(Collected data entries)
/---

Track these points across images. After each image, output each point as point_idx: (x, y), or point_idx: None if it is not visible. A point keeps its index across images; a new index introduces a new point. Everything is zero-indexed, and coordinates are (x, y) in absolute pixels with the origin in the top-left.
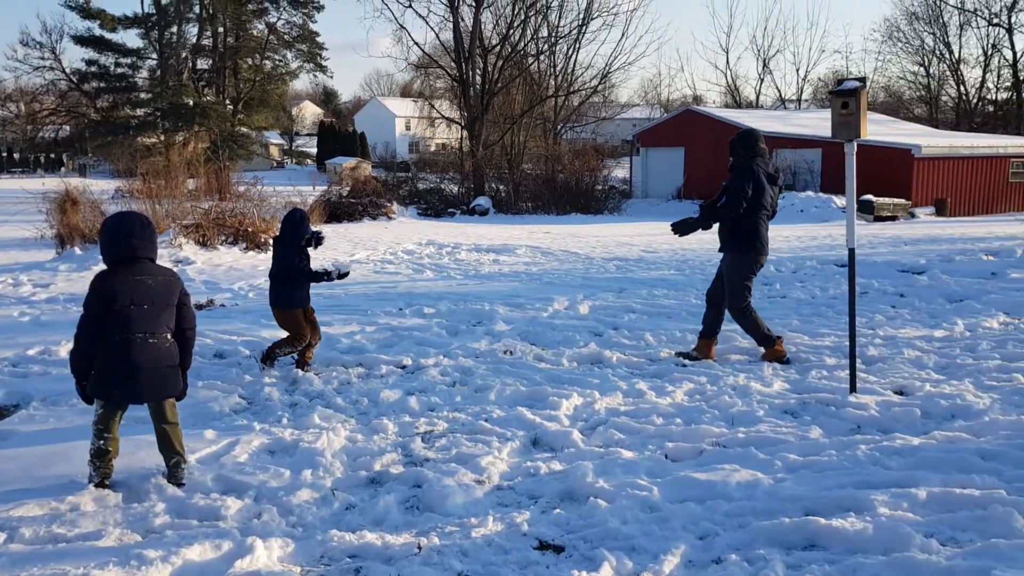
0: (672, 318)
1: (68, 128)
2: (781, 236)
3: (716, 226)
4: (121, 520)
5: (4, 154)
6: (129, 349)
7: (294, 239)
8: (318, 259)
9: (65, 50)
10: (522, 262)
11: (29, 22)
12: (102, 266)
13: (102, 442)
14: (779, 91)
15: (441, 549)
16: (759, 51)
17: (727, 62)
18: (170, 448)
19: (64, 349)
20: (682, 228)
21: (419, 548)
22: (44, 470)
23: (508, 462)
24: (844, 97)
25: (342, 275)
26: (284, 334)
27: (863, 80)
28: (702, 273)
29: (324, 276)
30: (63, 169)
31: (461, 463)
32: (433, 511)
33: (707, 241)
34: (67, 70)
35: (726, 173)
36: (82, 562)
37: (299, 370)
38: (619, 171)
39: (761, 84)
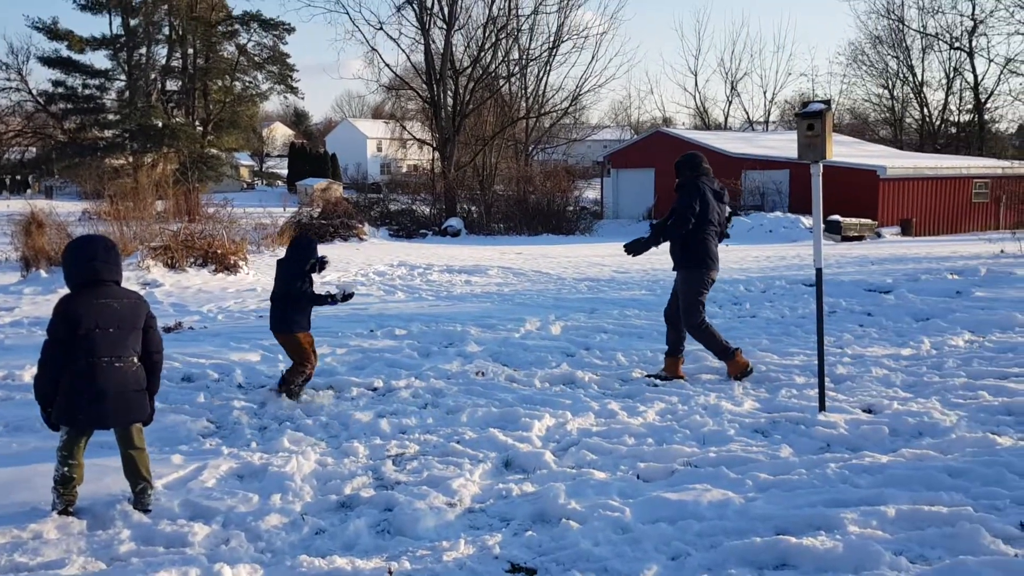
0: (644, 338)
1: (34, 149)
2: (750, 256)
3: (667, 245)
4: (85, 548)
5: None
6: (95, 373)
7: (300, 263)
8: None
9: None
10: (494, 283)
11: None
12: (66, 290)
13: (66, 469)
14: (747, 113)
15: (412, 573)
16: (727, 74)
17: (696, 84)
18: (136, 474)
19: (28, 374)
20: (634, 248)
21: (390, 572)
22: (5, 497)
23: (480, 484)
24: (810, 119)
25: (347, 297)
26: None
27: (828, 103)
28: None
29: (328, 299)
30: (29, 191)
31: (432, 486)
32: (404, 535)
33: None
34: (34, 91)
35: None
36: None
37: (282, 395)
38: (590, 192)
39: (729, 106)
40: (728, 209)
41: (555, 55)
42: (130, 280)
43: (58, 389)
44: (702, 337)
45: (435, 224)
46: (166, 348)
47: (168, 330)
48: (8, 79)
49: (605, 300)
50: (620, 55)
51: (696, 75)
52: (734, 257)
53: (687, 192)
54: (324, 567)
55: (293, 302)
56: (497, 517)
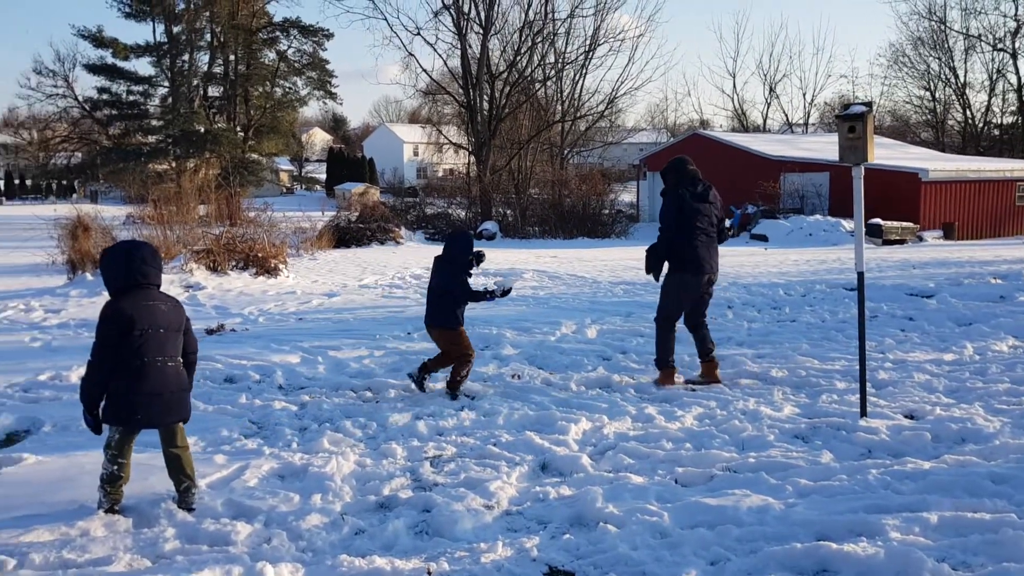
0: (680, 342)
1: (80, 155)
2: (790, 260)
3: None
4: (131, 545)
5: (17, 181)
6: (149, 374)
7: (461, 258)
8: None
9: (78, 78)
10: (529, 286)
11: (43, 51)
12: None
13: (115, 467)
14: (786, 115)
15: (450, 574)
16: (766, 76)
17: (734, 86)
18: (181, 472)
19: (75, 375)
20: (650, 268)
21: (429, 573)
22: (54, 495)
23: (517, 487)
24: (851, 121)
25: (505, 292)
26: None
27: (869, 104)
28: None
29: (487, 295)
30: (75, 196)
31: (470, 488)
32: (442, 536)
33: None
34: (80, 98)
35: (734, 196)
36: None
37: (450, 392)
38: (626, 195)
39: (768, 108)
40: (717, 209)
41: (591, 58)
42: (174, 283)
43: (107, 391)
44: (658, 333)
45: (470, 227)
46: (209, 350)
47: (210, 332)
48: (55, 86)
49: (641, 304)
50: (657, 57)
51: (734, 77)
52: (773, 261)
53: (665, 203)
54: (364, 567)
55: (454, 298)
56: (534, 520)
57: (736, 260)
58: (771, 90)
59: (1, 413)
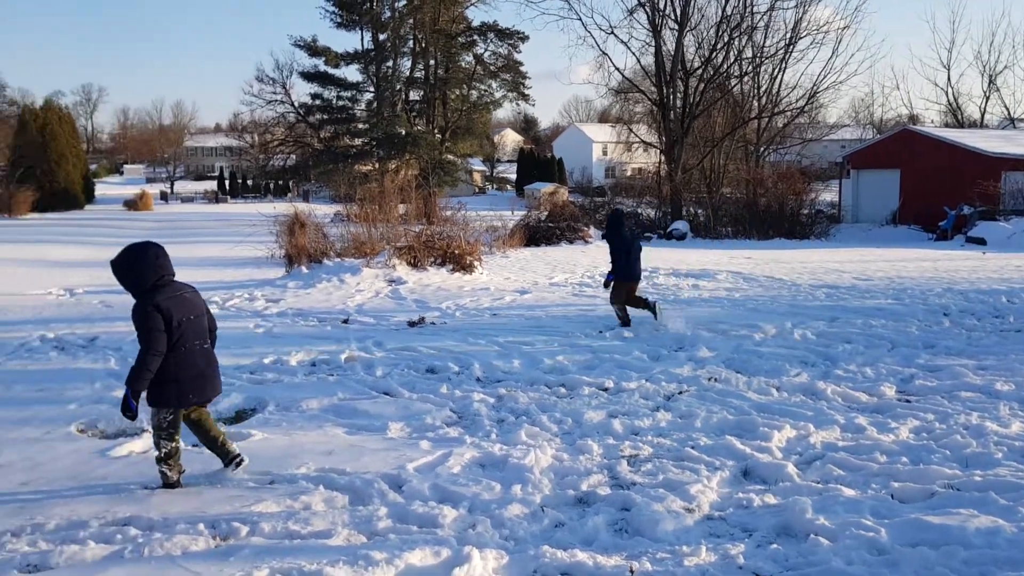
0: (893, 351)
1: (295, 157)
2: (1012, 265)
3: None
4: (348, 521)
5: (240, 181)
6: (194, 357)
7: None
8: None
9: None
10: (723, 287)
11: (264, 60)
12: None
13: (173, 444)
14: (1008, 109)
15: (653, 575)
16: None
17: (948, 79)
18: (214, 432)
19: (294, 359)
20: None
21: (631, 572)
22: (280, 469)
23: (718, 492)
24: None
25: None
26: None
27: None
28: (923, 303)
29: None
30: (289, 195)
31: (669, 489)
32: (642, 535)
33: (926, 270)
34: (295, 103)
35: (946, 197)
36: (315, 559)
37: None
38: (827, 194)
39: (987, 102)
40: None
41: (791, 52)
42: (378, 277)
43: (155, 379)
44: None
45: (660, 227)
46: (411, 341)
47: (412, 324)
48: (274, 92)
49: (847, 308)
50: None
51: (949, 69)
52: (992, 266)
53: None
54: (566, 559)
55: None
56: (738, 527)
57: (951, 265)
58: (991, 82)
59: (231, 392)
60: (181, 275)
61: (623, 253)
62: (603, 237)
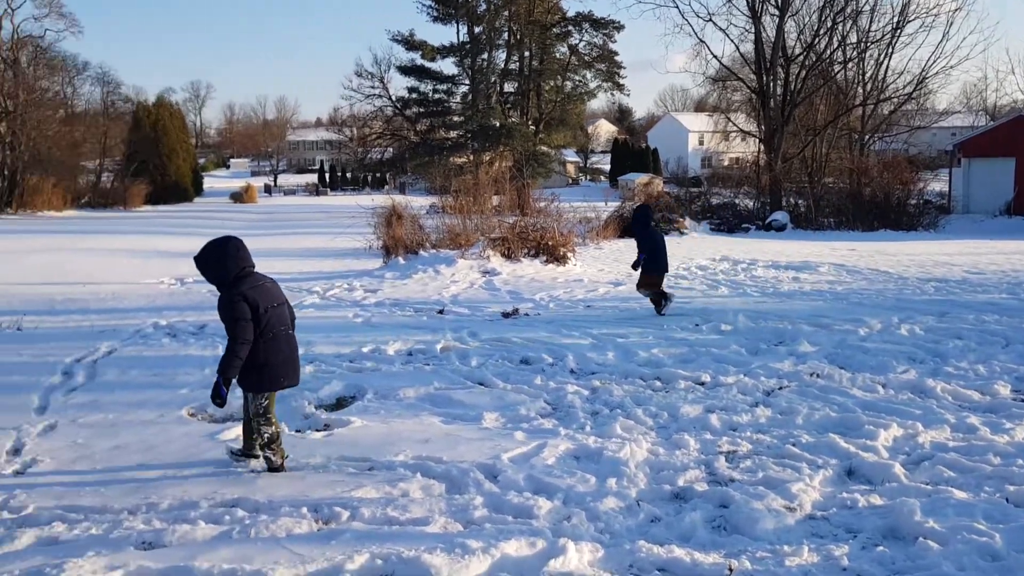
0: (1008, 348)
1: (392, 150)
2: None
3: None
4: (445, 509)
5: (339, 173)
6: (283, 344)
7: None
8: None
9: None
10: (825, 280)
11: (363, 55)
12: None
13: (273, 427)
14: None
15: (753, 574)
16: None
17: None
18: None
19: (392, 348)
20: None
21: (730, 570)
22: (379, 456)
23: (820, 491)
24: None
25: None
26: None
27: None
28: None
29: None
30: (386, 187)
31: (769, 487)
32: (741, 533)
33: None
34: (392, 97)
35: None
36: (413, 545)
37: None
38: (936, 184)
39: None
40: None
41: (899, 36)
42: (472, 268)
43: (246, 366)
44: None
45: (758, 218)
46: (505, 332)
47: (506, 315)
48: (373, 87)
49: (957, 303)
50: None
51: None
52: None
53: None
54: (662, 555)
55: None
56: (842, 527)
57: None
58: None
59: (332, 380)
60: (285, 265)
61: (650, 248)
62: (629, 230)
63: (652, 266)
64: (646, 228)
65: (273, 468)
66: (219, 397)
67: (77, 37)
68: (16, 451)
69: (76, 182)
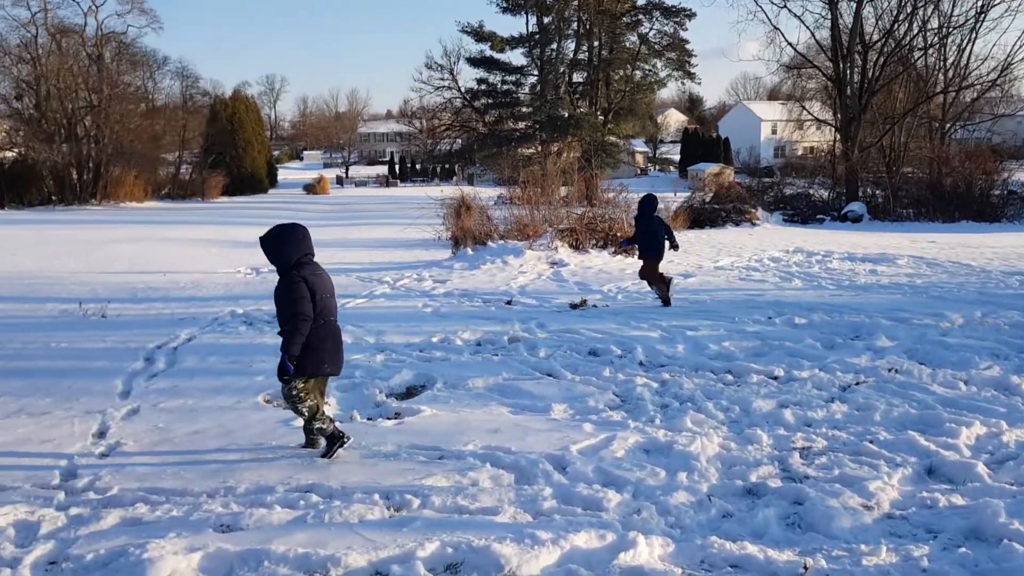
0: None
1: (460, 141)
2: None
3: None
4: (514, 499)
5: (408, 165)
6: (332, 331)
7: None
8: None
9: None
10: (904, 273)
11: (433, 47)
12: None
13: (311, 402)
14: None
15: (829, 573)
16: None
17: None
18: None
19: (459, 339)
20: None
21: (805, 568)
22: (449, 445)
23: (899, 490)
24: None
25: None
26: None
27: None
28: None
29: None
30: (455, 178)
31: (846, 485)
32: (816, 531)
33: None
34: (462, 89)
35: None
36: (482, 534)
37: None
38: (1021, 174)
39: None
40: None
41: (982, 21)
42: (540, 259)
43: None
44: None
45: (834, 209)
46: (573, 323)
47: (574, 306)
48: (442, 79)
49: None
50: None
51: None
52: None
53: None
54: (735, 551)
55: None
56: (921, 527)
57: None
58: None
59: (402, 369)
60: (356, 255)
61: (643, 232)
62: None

\---

> _WORK TO COMPLETE_
Copy every entry exactly, leaving out the pictures.

> _TASK SOLUTION_
Track these points across images. After each image, output each point as point_idx: (x, y), or point_idx: None if it is not visible. A point keeps its index across images; a new index introduces a new point. Everything is zero-indexed, and coordinates are (x, y) in absolute pixels with the origin in the top-left.
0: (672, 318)
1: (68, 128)
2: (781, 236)
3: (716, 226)
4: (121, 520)
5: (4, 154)
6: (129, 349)
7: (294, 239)
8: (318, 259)
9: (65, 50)
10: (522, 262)
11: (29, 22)
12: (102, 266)
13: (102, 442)
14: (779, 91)
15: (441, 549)
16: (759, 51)
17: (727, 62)
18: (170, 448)
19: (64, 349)
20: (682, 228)
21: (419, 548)
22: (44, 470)
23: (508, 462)
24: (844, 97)
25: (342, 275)
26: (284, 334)
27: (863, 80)
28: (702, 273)
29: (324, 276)
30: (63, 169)
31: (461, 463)
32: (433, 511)
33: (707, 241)
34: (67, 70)
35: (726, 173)
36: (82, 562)
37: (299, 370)
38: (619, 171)
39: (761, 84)
0: (644, 338)
1: (34, 149)
2: (750, 256)
3: (667, 245)
4: (85, 548)
5: None
6: (95, 373)
7: (300, 263)
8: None
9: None
10: (494, 283)
11: None
12: (66, 290)
13: (66, 469)
14: (747, 113)
15: (412, 573)
16: (727, 74)
17: (696, 84)
18: (136, 474)
19: (28, 374)
20: (634, 248)
21: (390, 572)
22: (5, 497)
23: (480, 484)
24: (810, 119)
25: (347, 297)
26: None
27: (828, 103)
28: None
29: (328, 299)
30: (29, 191)
31: (432, 486)
32: (404, 535)
33: None
34: (34, 91)
35: None
36: None
37: (282, 395)
38: (590, 192)
39: (729, 106)
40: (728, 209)
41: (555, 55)
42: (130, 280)
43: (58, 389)
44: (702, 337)
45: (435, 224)
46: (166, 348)
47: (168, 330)
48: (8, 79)
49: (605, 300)
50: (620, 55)
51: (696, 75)
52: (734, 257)
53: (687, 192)
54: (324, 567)
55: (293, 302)
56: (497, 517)
0: (680, 342)
1: (80, 155)
2: (790, 260)
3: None
4: (131, 545)
5: (17, 181)
6: (149, 374)
7: (461, 258)
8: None
9: (78, 78)
10: (529, 286)
11: (43, 51)
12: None
13: (115, 467)
14: (786, 115)
15: (450, 574)
16: (766, 76)
17: (734, 86)
18: (181, 472)
19: (75, 375)
20: (650, 268)
21: (429, 573)
22: (54, 495)
23: (517, 487)
24: (851, 121)
25: (505, 292)
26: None
27: (869, 104)
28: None
29: (487, 295)
30: (75, 196)
31: (470, 488)
32: (442, 536)
33: None
34: (80, 98)
35: (734, 196)
36: None
37: (450, 392)
38: (626, 195)
39: (768, 108)
40: (717, 209)
41: (591, 58)
42: (174, 283)
43: (107, 391)
44: (658, 333)
45: (470, 227)
46: (209, 350)
47: (210, 332)
48: (55, 86)
49: (641, 304)
50: (657, 57)
51: (734, 77)
52: (773, 261)
53: (665, 203)
54: (364, 567)
55: (454, 298)
56: (534, 520)
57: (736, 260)
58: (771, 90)
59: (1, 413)
0: (893, 351)
1: (295, 157)
2: (1012, 265)
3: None
4: (348, 521)
5: (240, 181)
6: (194, 357)
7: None
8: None
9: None
10: (723, 287)
11: (264, 60)
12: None
13: (173, 444)
14: (1008, 109)
15: (653, 575)
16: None
17: (948, 79)
18: (214, 432)
19: (294, 359)
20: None
21: (631, 572)
22: (280, 469)
23: (718, 492)
24: None
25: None
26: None
27: None
28: (923, 303)
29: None
30: (289, 195)
31: (669, 489)
32: (642, 535)
33: (926, 270)
34: (295, 103)
35: (946, 197)
36: (315, 559)
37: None
38: (827, 194)
39: (987, 102)
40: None
41: (791, 52)
42: (378, 277)
43: (155, 379)
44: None
45: (660, 227)
46: (411, 341)
47: (412, 324)
48: (274, 92)
49: (847, 308)
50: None
51: (949, 69)
52: (992, 266)
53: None
54: (566, 559)
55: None
56: (738, 527)
57: (951, 265)
58: (991, 82)
59: (231, 392)
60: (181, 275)
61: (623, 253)
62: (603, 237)
0: (1008, 348)
1: (392, 150)
2: None
3: None
4: (445, 509)
5: (339, 173)
6: (283, 344)
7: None
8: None
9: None
10: (825, 280)
11: (363, 55)
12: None
13: (273, 427)
14: None
15: (753, 574)
16: None
17: None
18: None
19: (392, 348)
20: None
21: (730, 570)
22: (379, 456)
23: (820, 491)
24: None
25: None
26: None
27: None
28: None
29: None
30: (386, 187)
31: (769, 487)
32: (741, 533)
33: None
34: (392, 97)
35: None
36: (413, 545)
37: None
38: (936, 184)
39: None
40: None
41: (899, 36)
42: (472, 268)
43: (246, 366)
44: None
45: (758, 218)
46: (505, 332)
47: (506, 315)
48: (373, 87)
49: (957, 303)
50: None
51: None
52: None
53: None
54: (662, 555)
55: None
56: (842, 527)
57: None
58: None
59: (332, 380)
60: (285, 265)
61: (650, 248)
62: (629, 230)
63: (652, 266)
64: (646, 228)
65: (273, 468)
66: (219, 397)
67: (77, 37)
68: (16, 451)
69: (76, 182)
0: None
1: (460, 141)
2: None
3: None
4: (514, 499)
5: (408, 165)
6: (332, 331)
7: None
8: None
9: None
10: (904, 273)
11: (433, 47)
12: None
13: (311, 402)
14: None
15: (829, 573)
16: None
17: None
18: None
19: (459, 339)
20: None
21: (805, 568)
22: (449, 445)
23: (899, 490)
24: None
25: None
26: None
27: None
28: None
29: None
30: (455, 178)
31: (846, 485)
32: (816, 531)
33: None
34: (462, 89)
35: None
36: (482, 534)
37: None
38: (1021, 174)
39: None
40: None
41: (982, 21)
42: (540, 259)
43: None
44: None
45: (834, 209)
46: (573, 323)
47: (574, 306)
48: (442, 79)
49: None
50: None
51: None
52: None
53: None
54: (735, 551)
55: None
56: (921, 527)
57: None
58: None
59: (402, 369)
60: (356, 255)
61: (643, 232)
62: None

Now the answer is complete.